*Exercise material*:
__________________________________________________
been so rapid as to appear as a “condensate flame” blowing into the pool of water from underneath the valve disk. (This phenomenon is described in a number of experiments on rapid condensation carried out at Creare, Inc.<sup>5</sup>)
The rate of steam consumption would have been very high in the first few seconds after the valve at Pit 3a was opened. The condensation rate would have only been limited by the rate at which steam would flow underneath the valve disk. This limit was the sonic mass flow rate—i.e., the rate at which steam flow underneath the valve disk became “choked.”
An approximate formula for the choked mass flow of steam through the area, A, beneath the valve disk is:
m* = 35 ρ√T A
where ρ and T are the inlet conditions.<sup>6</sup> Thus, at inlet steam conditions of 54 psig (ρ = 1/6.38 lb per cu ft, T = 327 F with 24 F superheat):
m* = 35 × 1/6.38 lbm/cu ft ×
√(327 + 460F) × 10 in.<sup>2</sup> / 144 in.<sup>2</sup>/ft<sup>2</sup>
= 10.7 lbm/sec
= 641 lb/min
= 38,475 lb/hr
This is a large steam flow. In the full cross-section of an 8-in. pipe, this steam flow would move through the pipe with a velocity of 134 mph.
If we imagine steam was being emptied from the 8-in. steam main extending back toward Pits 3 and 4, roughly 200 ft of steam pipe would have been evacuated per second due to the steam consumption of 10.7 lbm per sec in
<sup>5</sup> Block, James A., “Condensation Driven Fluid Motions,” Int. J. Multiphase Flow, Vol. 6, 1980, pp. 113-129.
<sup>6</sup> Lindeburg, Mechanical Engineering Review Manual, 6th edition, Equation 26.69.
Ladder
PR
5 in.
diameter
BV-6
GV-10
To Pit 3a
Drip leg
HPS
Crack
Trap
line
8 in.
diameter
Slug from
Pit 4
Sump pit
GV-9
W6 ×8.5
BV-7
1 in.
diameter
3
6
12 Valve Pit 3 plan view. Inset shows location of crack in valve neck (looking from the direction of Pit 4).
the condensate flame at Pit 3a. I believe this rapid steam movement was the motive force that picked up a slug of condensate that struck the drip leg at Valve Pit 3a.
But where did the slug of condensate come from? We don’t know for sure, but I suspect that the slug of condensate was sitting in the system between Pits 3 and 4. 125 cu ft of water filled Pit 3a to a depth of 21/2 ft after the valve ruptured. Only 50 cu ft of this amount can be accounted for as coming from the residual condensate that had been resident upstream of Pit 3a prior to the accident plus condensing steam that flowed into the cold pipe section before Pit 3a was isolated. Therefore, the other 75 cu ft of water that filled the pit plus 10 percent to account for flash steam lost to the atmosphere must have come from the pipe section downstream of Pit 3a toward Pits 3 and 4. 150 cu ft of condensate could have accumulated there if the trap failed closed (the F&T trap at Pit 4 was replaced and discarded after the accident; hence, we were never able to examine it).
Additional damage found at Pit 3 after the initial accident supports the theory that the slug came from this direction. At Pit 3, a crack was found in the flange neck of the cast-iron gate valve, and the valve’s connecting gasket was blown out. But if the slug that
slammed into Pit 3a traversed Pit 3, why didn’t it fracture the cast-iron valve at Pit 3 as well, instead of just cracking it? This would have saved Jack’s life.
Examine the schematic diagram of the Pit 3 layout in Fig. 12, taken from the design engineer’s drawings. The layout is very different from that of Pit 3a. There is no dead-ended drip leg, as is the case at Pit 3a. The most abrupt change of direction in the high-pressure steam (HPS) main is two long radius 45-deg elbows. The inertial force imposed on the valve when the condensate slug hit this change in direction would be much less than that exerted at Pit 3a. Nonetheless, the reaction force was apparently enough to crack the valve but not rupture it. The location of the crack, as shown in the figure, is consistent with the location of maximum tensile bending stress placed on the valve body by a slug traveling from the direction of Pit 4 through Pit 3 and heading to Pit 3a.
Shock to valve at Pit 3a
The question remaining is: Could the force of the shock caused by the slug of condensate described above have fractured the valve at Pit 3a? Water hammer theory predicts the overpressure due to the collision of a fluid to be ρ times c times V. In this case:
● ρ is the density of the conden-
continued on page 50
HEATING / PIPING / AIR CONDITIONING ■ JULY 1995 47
__________________________________________________
Print exactly the lines of the records from the one containing "continued on page 50" through the end, and nothing besides them.

*Exercise result*:
continued on page 50
HEATING / PIPING / AIR CONDITIONING ■ JULY 1995 47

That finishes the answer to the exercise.